About this task: Entries below include pictures. Output exactly the lines from the one with "wrist: (754, 462)" down to the one with "thumb ip: (260, 259)", both ends included, and leave the pictures out.

Data records:
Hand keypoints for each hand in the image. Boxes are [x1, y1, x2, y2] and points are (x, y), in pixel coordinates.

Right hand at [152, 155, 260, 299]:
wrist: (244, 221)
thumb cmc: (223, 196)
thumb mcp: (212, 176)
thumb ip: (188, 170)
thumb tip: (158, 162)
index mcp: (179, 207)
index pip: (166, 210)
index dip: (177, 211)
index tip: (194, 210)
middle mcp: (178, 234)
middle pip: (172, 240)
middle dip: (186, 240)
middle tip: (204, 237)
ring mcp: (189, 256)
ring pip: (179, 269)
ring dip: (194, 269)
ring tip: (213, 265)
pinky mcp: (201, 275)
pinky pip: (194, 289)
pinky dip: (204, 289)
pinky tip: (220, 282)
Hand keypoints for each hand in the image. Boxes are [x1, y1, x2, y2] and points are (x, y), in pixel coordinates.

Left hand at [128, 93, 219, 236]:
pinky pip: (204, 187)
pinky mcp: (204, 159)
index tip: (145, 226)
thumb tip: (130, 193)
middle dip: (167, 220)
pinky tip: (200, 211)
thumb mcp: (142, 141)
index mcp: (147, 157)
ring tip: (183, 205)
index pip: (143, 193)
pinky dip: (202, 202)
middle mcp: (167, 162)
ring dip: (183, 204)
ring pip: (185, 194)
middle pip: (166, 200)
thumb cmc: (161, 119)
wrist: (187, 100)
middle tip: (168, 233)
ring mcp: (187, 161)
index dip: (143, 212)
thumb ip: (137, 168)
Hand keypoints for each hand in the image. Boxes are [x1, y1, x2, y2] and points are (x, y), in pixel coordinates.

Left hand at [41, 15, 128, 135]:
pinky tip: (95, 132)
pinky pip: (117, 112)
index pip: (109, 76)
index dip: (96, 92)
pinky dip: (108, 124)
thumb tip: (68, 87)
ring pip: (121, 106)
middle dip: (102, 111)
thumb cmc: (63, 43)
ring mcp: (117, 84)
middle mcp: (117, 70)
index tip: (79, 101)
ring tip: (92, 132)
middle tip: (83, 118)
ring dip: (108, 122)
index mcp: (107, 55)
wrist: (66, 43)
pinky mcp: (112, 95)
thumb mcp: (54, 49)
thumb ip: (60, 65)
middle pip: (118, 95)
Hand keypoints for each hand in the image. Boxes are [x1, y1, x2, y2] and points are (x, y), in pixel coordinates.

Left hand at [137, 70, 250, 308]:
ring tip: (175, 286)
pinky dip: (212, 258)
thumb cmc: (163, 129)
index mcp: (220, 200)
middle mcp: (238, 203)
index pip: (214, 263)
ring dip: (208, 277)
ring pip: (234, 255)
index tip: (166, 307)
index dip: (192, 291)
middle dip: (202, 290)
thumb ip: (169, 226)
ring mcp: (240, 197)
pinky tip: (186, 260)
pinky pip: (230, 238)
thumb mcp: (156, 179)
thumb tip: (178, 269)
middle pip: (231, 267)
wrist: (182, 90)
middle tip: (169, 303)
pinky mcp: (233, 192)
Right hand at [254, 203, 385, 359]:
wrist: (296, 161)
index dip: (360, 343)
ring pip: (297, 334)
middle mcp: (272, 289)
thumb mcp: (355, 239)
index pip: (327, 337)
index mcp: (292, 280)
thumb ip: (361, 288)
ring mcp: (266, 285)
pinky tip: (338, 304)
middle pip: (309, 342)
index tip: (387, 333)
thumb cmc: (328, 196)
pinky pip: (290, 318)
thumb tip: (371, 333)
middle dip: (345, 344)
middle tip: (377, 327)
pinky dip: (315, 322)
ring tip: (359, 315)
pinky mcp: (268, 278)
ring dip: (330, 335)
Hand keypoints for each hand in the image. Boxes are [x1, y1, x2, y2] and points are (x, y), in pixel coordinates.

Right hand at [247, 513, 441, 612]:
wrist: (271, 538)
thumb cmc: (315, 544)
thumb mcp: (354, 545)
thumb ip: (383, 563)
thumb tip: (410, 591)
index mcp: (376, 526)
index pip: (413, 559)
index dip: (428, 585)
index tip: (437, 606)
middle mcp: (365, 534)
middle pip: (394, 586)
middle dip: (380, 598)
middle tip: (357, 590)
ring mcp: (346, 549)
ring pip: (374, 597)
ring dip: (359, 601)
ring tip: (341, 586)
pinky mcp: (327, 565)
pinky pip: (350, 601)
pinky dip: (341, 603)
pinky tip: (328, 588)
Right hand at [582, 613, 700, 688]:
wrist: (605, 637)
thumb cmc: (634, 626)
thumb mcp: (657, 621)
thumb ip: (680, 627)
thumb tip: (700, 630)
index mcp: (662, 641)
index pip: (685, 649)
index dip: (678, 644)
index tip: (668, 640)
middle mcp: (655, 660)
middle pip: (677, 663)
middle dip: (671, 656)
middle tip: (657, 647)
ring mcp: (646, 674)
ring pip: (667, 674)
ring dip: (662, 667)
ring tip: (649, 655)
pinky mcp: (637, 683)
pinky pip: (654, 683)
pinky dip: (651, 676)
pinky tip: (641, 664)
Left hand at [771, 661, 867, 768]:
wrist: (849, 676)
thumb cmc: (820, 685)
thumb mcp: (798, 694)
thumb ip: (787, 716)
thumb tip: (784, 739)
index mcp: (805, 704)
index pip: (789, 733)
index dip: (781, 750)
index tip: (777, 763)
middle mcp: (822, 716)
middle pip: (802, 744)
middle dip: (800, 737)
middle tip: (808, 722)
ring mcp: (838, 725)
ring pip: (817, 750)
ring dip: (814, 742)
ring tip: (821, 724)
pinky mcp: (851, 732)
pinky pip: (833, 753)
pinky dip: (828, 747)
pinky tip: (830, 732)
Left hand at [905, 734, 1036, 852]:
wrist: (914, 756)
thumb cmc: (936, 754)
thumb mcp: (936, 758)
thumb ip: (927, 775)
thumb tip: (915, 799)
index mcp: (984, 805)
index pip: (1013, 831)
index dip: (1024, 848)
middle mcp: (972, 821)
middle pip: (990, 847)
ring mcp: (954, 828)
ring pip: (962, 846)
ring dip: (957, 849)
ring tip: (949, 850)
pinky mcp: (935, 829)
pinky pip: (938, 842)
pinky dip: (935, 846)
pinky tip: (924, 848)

--

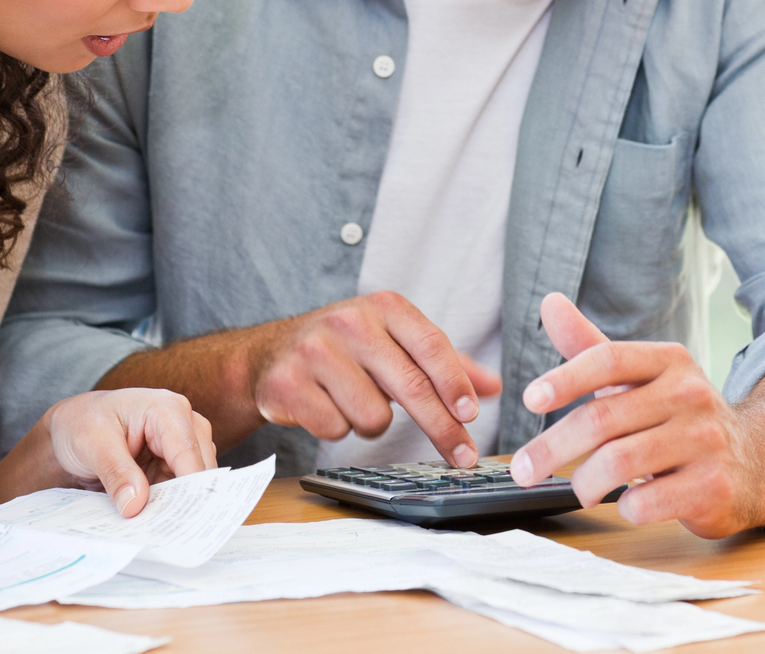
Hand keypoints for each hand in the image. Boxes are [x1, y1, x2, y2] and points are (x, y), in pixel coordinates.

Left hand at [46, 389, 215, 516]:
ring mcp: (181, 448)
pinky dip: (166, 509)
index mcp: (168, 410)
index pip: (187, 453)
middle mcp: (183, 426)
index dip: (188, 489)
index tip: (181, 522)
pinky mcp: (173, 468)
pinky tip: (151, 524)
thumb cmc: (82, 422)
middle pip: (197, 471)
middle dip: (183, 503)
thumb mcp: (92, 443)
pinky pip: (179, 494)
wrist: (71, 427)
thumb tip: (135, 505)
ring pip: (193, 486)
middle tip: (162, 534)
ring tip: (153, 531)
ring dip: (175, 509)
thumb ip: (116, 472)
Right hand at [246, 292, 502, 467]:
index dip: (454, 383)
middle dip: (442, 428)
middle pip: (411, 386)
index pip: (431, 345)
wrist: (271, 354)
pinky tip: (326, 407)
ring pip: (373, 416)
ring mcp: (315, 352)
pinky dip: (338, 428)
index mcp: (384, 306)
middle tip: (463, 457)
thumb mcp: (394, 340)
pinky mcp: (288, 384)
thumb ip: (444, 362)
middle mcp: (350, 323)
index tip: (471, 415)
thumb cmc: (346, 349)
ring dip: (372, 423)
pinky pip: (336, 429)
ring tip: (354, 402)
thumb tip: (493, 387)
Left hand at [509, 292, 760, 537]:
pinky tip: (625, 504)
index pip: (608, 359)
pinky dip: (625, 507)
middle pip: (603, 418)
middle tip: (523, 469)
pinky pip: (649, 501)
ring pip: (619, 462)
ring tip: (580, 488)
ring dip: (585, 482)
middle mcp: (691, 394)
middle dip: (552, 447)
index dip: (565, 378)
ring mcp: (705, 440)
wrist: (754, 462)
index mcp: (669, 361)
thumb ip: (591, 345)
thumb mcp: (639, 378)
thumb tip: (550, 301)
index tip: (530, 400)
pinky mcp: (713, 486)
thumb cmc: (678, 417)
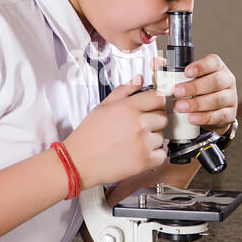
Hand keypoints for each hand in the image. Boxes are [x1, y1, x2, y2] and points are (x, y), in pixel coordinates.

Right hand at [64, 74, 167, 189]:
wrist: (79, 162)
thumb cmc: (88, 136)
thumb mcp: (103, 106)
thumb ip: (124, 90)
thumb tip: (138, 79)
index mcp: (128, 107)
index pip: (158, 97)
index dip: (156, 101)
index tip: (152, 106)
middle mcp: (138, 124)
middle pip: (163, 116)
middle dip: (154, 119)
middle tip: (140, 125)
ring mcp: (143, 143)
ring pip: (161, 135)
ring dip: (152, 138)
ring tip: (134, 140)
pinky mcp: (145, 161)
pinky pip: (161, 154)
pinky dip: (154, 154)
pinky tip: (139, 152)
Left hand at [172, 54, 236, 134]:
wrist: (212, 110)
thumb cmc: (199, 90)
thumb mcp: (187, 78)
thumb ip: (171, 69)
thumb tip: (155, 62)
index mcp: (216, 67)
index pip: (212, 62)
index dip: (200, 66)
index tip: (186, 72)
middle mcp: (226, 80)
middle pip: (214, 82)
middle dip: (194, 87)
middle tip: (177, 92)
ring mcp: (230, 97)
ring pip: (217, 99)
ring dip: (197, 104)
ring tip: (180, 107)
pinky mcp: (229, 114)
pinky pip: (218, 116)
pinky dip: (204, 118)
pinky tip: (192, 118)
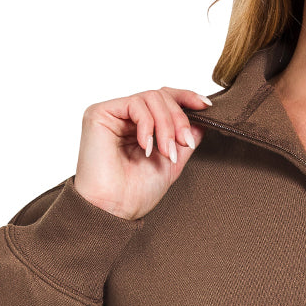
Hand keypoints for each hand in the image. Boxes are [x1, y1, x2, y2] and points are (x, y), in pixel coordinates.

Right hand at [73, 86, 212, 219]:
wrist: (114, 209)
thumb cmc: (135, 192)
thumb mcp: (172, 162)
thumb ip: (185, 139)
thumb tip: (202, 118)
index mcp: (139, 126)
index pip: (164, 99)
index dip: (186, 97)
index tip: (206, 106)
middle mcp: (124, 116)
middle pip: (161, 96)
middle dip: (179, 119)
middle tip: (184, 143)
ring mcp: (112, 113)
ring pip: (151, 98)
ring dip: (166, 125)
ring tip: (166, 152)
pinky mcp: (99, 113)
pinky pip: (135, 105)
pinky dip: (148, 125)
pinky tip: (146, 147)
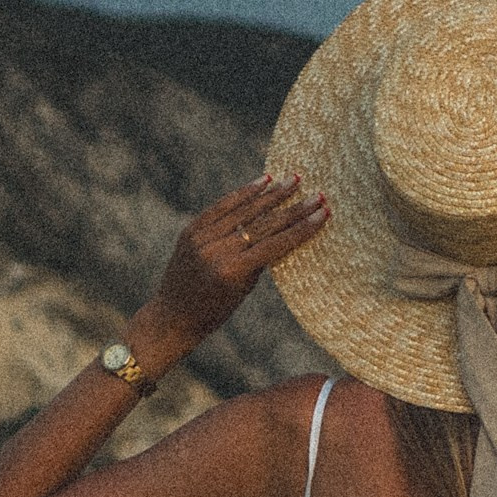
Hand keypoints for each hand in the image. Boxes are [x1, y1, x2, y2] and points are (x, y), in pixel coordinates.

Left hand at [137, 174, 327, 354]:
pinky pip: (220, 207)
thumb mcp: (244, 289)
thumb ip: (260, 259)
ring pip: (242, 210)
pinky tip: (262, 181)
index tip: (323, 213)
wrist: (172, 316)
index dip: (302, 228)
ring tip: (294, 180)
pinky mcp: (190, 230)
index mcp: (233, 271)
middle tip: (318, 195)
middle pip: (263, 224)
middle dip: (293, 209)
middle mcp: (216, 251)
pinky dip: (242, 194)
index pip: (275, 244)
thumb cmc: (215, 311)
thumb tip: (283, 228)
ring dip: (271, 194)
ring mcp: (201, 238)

* * *

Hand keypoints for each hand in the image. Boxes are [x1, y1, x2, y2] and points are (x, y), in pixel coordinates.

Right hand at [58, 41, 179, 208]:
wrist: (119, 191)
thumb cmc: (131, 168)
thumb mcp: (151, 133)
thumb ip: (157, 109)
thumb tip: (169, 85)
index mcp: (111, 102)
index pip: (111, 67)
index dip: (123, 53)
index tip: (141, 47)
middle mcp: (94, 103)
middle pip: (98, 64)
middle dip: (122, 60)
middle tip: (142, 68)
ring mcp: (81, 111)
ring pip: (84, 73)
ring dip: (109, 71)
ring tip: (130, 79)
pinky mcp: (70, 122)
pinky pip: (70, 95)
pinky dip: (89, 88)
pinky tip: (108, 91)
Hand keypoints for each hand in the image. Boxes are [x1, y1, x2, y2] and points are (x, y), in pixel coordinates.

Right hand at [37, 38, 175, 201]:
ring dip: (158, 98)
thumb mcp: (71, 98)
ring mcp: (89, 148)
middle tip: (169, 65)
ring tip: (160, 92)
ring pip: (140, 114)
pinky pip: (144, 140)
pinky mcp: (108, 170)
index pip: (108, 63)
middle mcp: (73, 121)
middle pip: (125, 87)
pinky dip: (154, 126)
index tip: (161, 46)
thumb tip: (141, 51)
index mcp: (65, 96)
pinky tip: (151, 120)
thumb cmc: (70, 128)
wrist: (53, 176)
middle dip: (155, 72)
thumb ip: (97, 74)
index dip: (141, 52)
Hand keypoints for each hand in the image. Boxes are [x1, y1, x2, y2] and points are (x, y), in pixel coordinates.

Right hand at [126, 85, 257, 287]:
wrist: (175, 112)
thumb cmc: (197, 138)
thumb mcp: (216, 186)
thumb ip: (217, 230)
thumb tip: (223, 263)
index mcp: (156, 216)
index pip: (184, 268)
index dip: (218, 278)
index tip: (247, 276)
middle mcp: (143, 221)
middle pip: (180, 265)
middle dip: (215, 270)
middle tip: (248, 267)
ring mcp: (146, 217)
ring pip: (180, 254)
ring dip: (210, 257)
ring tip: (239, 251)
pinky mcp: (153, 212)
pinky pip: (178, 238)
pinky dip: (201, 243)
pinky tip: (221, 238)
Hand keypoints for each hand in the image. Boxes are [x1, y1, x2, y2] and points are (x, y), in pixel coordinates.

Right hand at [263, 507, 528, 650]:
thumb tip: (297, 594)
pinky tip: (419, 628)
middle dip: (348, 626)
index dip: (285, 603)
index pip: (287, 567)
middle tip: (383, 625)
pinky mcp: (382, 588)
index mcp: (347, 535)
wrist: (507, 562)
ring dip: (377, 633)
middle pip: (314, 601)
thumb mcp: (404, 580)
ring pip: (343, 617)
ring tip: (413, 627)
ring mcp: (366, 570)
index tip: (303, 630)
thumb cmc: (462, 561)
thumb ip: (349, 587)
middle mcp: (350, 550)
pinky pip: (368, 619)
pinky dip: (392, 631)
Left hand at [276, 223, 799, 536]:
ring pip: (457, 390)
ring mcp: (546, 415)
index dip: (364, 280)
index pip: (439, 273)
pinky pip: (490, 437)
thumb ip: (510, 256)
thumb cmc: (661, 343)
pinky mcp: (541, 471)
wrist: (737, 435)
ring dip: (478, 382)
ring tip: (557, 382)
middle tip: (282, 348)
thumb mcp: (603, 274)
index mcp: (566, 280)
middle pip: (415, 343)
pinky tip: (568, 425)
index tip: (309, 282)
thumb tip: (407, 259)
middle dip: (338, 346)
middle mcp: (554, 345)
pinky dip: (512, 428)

Response box:
wrist: (754, 462)
index mcp: (669, 361)
thumb ip: (591, 345)
thumb mcp: (639, 378)
thumb tip: (550, 301)
index tip: (530, 400)
pinky mcp: (713, 486)
thumb cmc: (678, 417)
Hand keypoints for each hand in the image. Boxes are [x1, y1, x2, y2] and points are (x, y), in pixel coordinates.

Right hand at [64, 74, 167, 189]:
wrist: (79, 162)
thumb cmc: (88, 136)
thumb mcp: (103, 106)
thumb ip: (124, 90)
thumb tip: (138, 79)
index mcp: (128, 107)
index pip: (158, 97)
index dip: (156, 101)
index tip: (152, 106)
middle mcp: (138, 124)
middle pip: (163, 116)
middle dip: (154, 119)
middle tip: (140, 125)
ring mcp: (143, 143)
ring pip: (161, 135)
ring dip: (152, 138)
ring tip: (134, 140)
pinky mcp: (145, 161)
pinky pip: (161, 154)
pinky dip: (154, 154)
pinky tip: (139, 152)
Left hand at [172, 54, 236, 134]:
wrist: (212, 110)
thumb cmc: (199, 90)
thumb mcp: (187, 78)
thumb ip: (171, 69)
thumb tip: (155, 62)
index mcp: (216, 67)
index pip: (212, 62)
index dip: (200, 66)
index tip: (186, 72)
middle mcp: (226, 80)
middle pip: (214, 82)
middle dip: (194, 87)
middle tip: (177, 92)
ring mcp: (230, 97)
ring pip: (217, 99)
ring dip: (197, 104)
ring tip: (180, 107)
pinky mcp: (229, 114)
pinky pip: (218, 116)
pinky dip: (204, 118)
pinky tip: (192, 118)
Hand keypoints for each hand in the image. Boxes are [x1, y1, x2, y2] and points are (x, y), in pixel coordinates.

Right hand at [73, 86, 212, 219]:
wrist: (114, 209)
thumb cmc: (135, 192)
thumb mcp: (172, 162)
thumb ip: (185, 139)
thumb tip: (202, 118)
index mcp: (139, 126)
index pip: (164, 99)
index dip: (186, 97)
index tip: (206, 106)
middle mcp: (124, 116)
middle pip: (161, 96)
middle dip: (179, 119)
middle tip: (184, 143)
ring mcp: (112, 113)
ring pip: (151, 98)
ring dip: (166, 125)
ring tip: (166, 152)
pinky mcp: (99, 113)
pinky pip: (135, 105)
pinky dip: (148, 125)
pinky tip: (146, 147)
Hand keypoints for each hand in the image. Boxes are [x1, y1, x2, y2] and points are (x, y), in pixel coordinates.

Left hand at [137, 174, 327, 354]:
pinky pip: (220, 207)
thumb mcp: (244, 289)
thumb ip: (260, 259)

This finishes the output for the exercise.